We recently reported that embryonic stem cells-conditioned medium (ES-CM) contains antiapoptotic factors that inhibit apoptosis in the cardiac myoblast H9c2 cells. However, the mechanisms of inhibited apoptosis remain elusive. In this report, we provide evidence for the novel mechanisms involved in the inhibition of apoptosis provided by ES-CM. ES-CM from mouse ES cells was generated. Apoptosis was induced after exposure with H(2)O(2) (400 mum) in H9c2 cells followed by the replacement with ES-CM or culture medium. H9c2 cells treated with H(2)O(2) were exposed to ES-CM, and ES-CM plus cell survival protein phosphatidylinositol 3-kinase/Akt inhibitor, LY-294002, or extracellular signal-regulated kinase (ERK1/2) inhibitor, PD-98050. After 24 h, H9c2 cells treated with ES-CM demonstrated a significant increase in cell survival. ES-CM significantly inhibited (P < 0.05) apoptosis determined by terminal deoxynucleotidyl transferase dUTP-mediated nick-end labeling staining, apoptotic ELISA, and caspase-3 activity. Importantly, enhanced cell survival and inhibited apoptosis with ES-CM was abolished with LY-294002. In contrast, PD-98050 shows no effect on ES-CM-increased cell survival. Furthermore, H(2)O(2)-induced apoptosis is associated with decreased levels of phosphorylated (p)Akt activity. Following treatment with ES-CM, we observed a decrease in apoptosis with an increase in pAkt, and the increased activity was attenuated with the Akt inhibitor, suggesting that the Akt pathway is involved in the decreased apoptosis and cell survival provided by ES-CM. In contrast, we observed no change in ES-CM-decreased apoptosis or pERK with PD-98050. In conclusion, we suggest that ES-CM inhibited apoptosis and is mediated by Akt but not the ERK pathway.

Factors released from embryonic stem cells inhibit apoptosis of H9c2 cells.

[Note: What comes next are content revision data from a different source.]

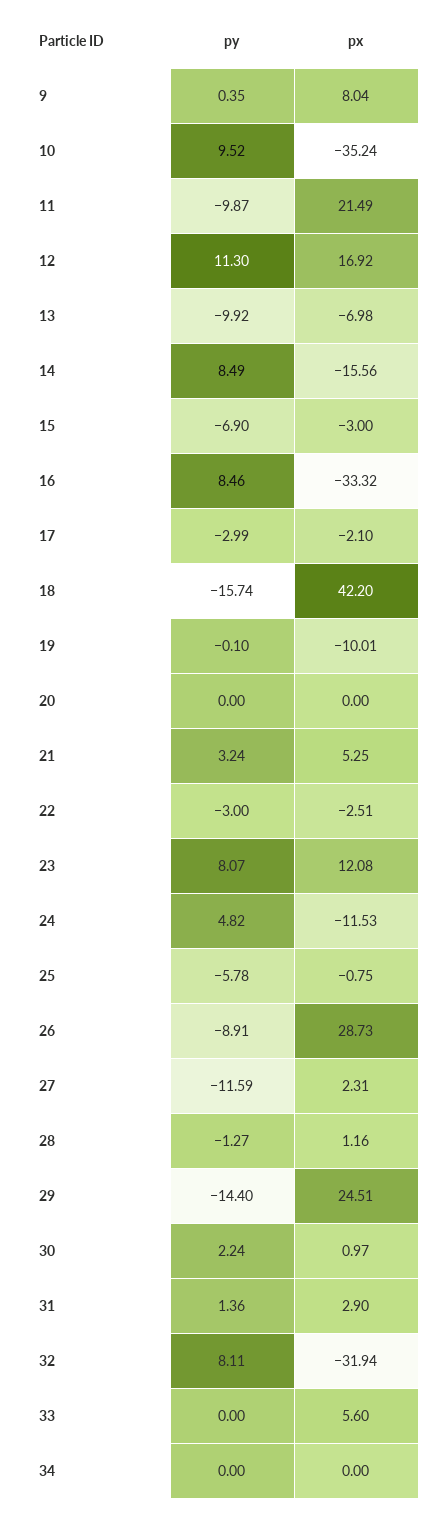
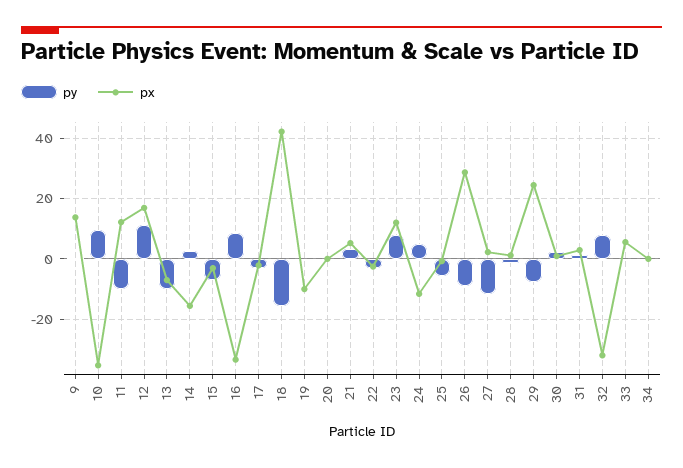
px, 9: 8.04 -> 14
px, 11: 21.49 -> 12
py, 14: 8.49 -> 2
py, 29: -14.4 -> -8

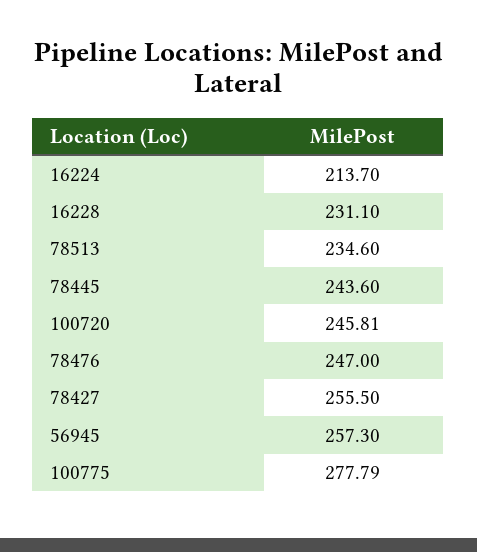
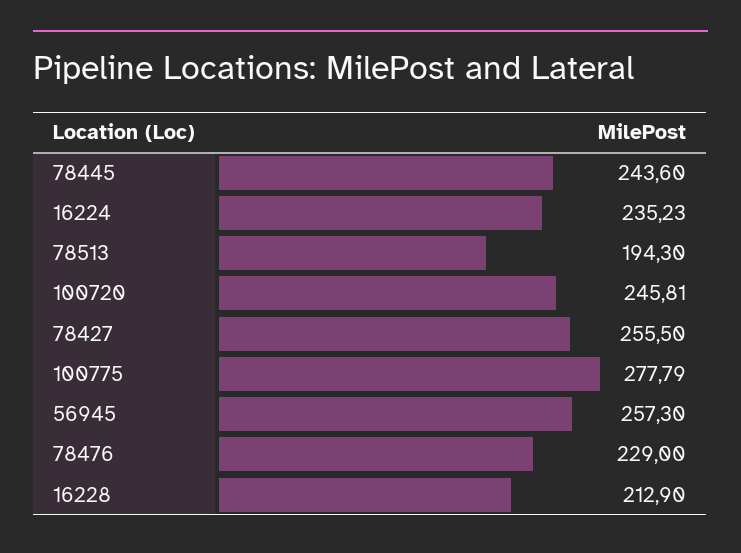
16224: 213.7 -> 235.23
16228: 231.1 -> 212.9
78513: 234.6 -> 194.3
78476: 247 -> 229

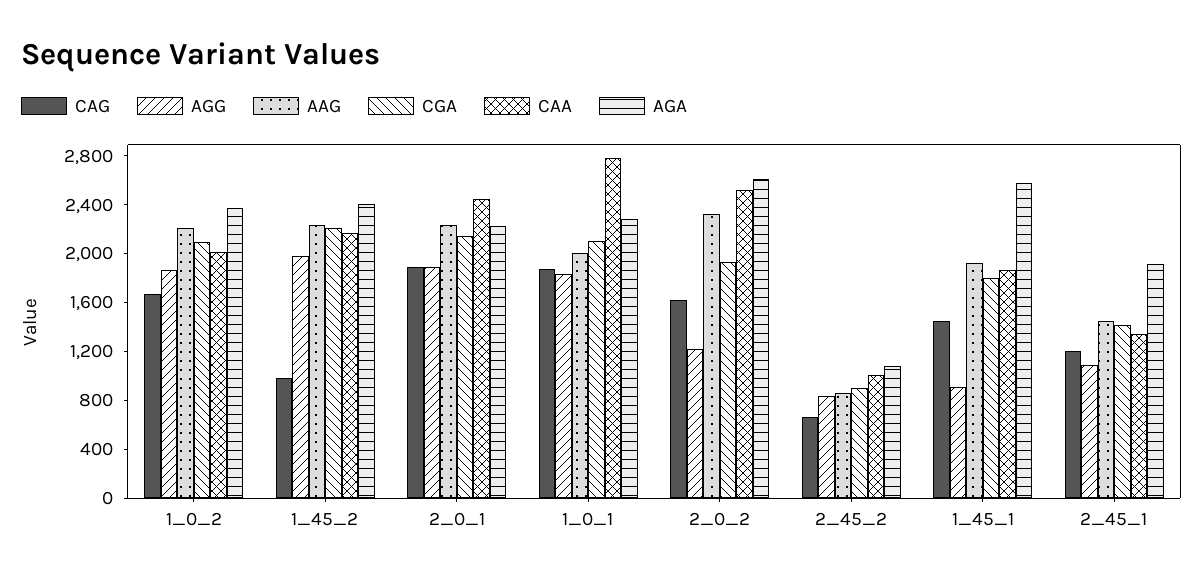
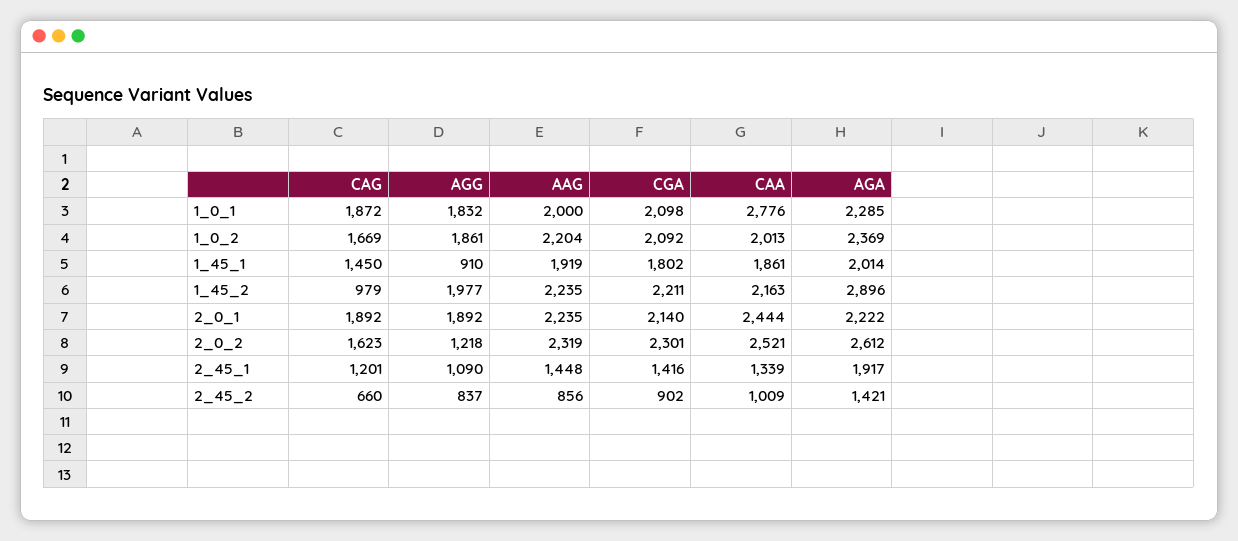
AGA, 1_45_2: 2400 -> 2896
CGA, 2_0_2: 1900 -> 2301
AGA, 2_45_2: 1100 -> 1421
AGA, 1_45_1: 2600 -> 2014

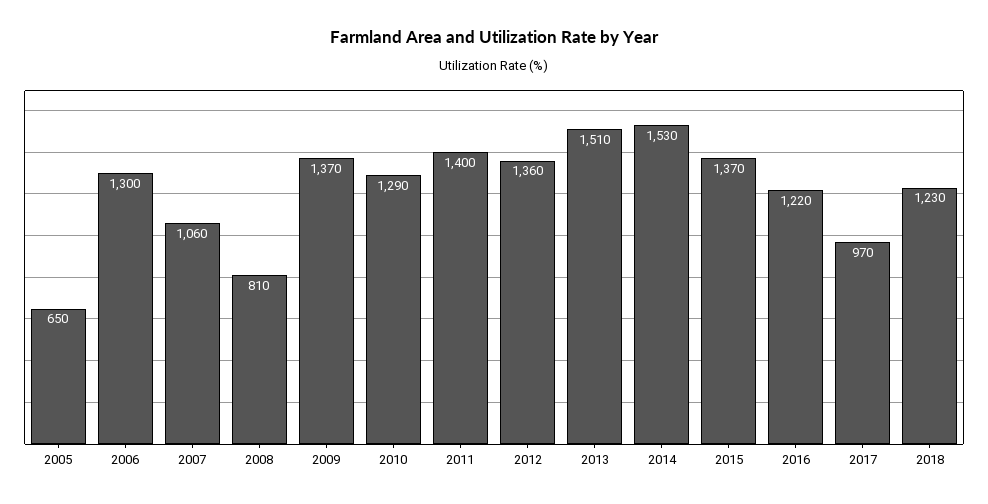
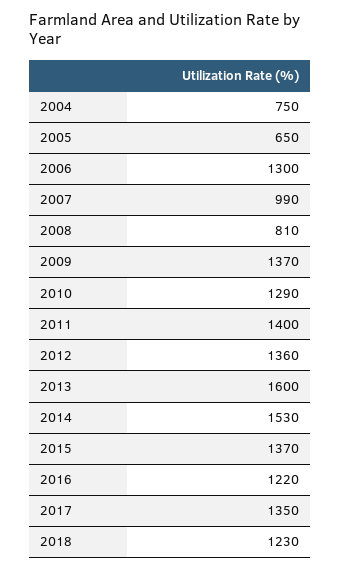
2007: 1060 -> 990
2013: 1510 -> 1600
2017: 970 -> 1350
2004: none -> 750

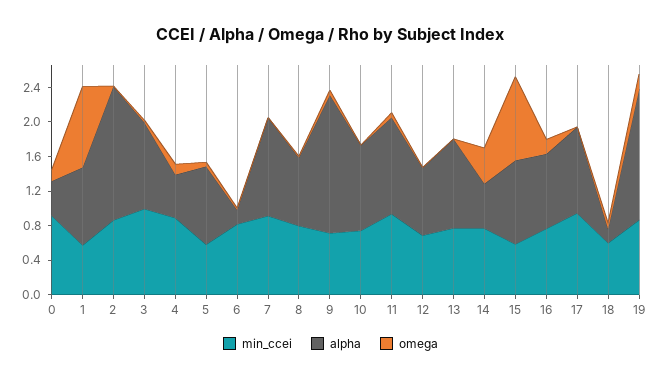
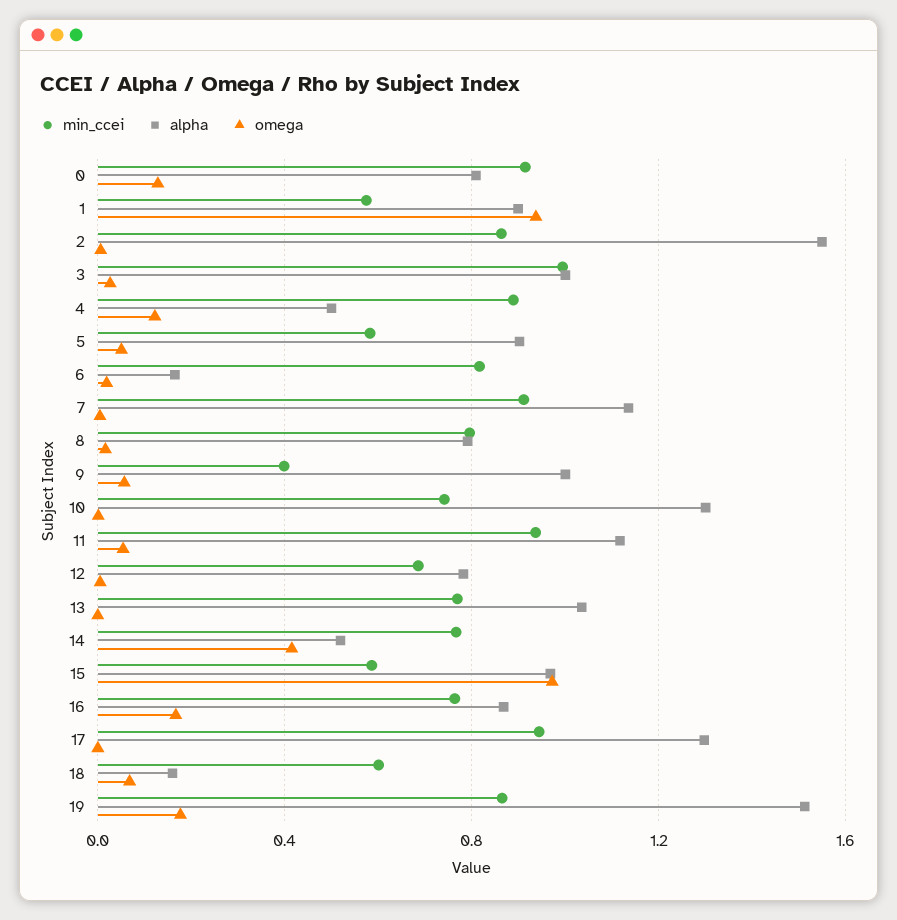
alpha, 0: 0.4 -> 0.8
min_ccei, 9: 0.7 -> 0.4
alpha, 9: 1.6 -> 1
alpha, 10: 1 -> 1.3
alpha, 17: 1 -> 1.3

Our recent study (Singla DK, Hacker TA, Ma L, Douglas PS, Sullivan R, Lyons GE, Kamp TJ, J Mol Cell Cardiol 40: 195-200, 2006) suggests that transplanted embryonic stem (ES) cells subsequent to myocardial infarction differentiate into the major cell types in the heart and improve cardiac function. However, the extent of regeneration is relatively meager compared with the observed functional improvement. The mechanisms underlying their improved function are completely unknown. In this report, we provide evidence using a cell culture model system for novel mechanisms that involve the release of cytoprotective, anti-apoptotic factor(s) from ES cells and inhibit H(2)O(2)-induced apoptosis in the rat cardiomyocyte-derived cell line H9c2. Conditioned medium (CM) from growing mouse ES cells treated with and without H(2)O(2) was generated. Apoptosis was induced after exposure to H(2)O(2) in H9c2 cells for 2 h followed by replacement with fresh cell culture or ES cell-CM. After 24 h, H9c2 cells treated with both ES cell-CMs demonstrated significantly decreased apoptosis, as determined by terminal deoxynucleotidyl transferase dUTP-mediated nick-end labeling staining, apoptotic ELISA, caspase-3 activity, and DNA ladder. Next, using Luminex technology, we examined the presence of antiapoptotic proteins cystatin c, osteopontin, and clusterin and anti-fibrotic, tissue inhibitor of metalloproteinase-1 (TIMP-1) in both ES cell-CMs. The levels of released factors were 2- to 170-fold higher than those in H9c2 cell-CM. Antiapoptotic effects of ES cell-CM were significantly inhibited with TIMP-1 antibody, suggesting that TIMP-1 is an important factor to inhibit apoptosis. Furthermore, we used CM from an TIMP-1-overexpressing cell line and demonstrated that H(2)O(2)-induced apoptosis in the H9c2 cells was significantly inhibited. These observations demonstrate that factors released from ES cells contain antiapoptotic factors and that the effects are mediated by TIMP-1. Moreover, these findings suggest that released factors might be useful for therapeutic applications in ischemic heart disease as well as for many other diseases.